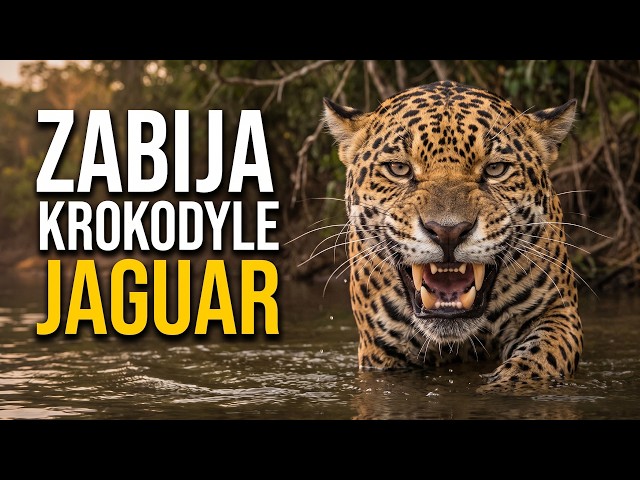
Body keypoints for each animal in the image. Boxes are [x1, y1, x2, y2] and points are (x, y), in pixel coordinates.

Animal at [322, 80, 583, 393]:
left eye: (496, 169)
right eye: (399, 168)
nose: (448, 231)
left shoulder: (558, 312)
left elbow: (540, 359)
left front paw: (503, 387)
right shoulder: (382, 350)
· · · · · · ·
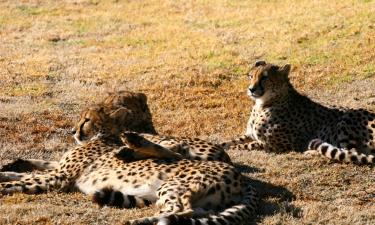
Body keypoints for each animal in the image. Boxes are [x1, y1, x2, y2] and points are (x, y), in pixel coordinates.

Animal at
· · · · · · ·
• [WORK INSTRUCTION]: Look through the data above and return exactly the lines from the one that contains "left shoulder: (558, 312)" to the one that contains "right shoulder: (382, 350)", inclusive, with nothing else.

• [OUTPUT]:
left shoulder: (558, 312)
left elbow: (540, 359)
left front paw: (503, 387)
right shoulder: (382, 350)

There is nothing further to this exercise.